Como en casa


La puerta se abrió con un crujido, haciendo saber a quien osaba utilizarla que sus bisagras hacía tiempo que debían ser engrasadas. Él entró primero, y quedó de pie en la entrada, extendiendo un brazo para indicar a su acompañante que podía pasar. Sin preguntar, tomó su abrigo, y lo depositó con desmesurado cuidado en el perchero situado a la izquierda de la puerta. 

Ella miró alrededor, pero a penas pudo vislumbrar nada. Todo estaba oscuro, y de pronto se sintió más insegura. El la observó, desde atrás, deleitándose en su indefensión, en su ignorancia y en su inocencia. No había sido difícil traerla hasta su apartamento, ella estaba en aquella esquina, en las calles desiertas e inmundas de las zona menos privilegiada de la ciudad, y él le había ofrecido lo que buscaba. Dinero. Y sin saberlo, aquella mujer, esa prostituta que ahora miraba alrededor con una inquietud casi palpable, había accedido a ayudarle. 

De repente las luces se encendieron, y ella dio un respingo. La voz profunda y calmada del hombre sonó a su lado, más cerca de lo que hubiera esperado, y no pudo evitar darse la vuelta para mirarle, asustada-Tranquila, no te voy a hacer daño-dijo, posando sus ojos sobre los de la mujer, mientras sus manos, extrañamente frías, se posaban sobre sus hombros desnudos. 

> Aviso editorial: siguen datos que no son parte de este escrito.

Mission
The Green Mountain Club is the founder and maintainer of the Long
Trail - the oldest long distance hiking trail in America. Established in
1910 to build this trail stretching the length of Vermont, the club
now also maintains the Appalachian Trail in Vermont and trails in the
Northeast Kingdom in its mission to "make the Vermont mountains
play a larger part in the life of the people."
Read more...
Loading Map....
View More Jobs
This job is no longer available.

Y sumida en su mirada asintió, sintiendo que un remanso de paz se apoderaba de sus inquietudes y las aplacaba por completo. De repente le pareció absurdo estar asustada, y esos hermosos ojos verdes llenos de calma la sumieron en un océano oscuro y algodonoso de languidez y soledad. Sin saber muy bien por qué, se encontró a si misma con las mejillas humedecidas en lágrimas, y con en un gesto lento y delicado, él pasó sus fríos dedos por la piel de su rostro, recogiendo las saladas gotas y acariciando sus pómulos, disfrutando de la suavidad y la calidez, observando el rubor que llenaba poco a poco su cara con un deleite que ningún mortal jamás podría sentir. 

Vio que su pecho subía y bajaba más deprisa, palpitante, tentándole con su turgencia, incitándole con la carne  tierna y sonrosada. Su cuello, destapado, mostraba ahora palpitantes venas que le hacían imaginar la sangre caliente, fluyendo rápido, llenando cada rincón de su ser. En su interior, esa parte instintiva y visceral que a veces le poseía, se removió, incomodándole.

Ella vio cómo se daba la vuelta y se alejaba de una forma un tanto brusca. Por un momento, su cuerpo quiso impulsarse hacia adelante, sintiéndose su alma abandonada, pero su lógica la detuvo, y confundida, se llevó una mano a los cabellos castaños y frunció el ceño. 

Él volvió a hablar-Ponte cómoda, siéntete como en casa...-un breve silencio precedió a sus siguientes palabras-de hecho, estás en casa. 

Have yourself a merry little Christmas




Las calles estaban desiertas a aquellas horas. Con el sonido de  sus pasos cómo único acompañante, y el pobre alumbrado público de aquella zona marginal de la ciudad como la lumbre que guiaba su camino, se internó en el laberinto de ladrillo y cristal, de suciedad y miseria.

En cierto modo se sintió aliviado. Allí el ambiente no traía consigo toda la parafernalia que desde semanas atrás se había ido montando en torno a esa fecha.  No traía consigo luces, cánticos, estampas de absoluta y falsa felicidad, propósitos que nunca se cumplirían y hombres obesos vestidos de rojo.

El silencio y la ausencia del espíritu festivo hacían las veces de bálsamo reparador, le permitían pensar con claridad y ser capaz de sobreponerse a lo mucho que le recordaba esta época todo aquello que ya no tenía y que jamás alcanzaría de nuevo. Había perdido la cuenta y ya no recordaba cuantas décadas llevaba padeciendo en lugar de disfrutando la Navidad. Sólo sabía que era mucho tiempo.

Se obligó a suspirar mientras su mente abandonaba aquellas oscuras divagaciones y volvía a ser plenamente consciente de su entorno. Había salido del apartamento en el que normalmente dormitaba huyendo de una larga noche de hastío y amargos recuerdos, y había acabado bajándose en la última parada de la primera línea de metro en la que pudo escabullirse. Ahora estaba rodeado de inmundicia, de putas y mendigos para los que el hecho de que fuese Navidad o no, no cambiaría nada en sus miserables vidas. De alguna manera, eso le hacia sentirse casi como en casa.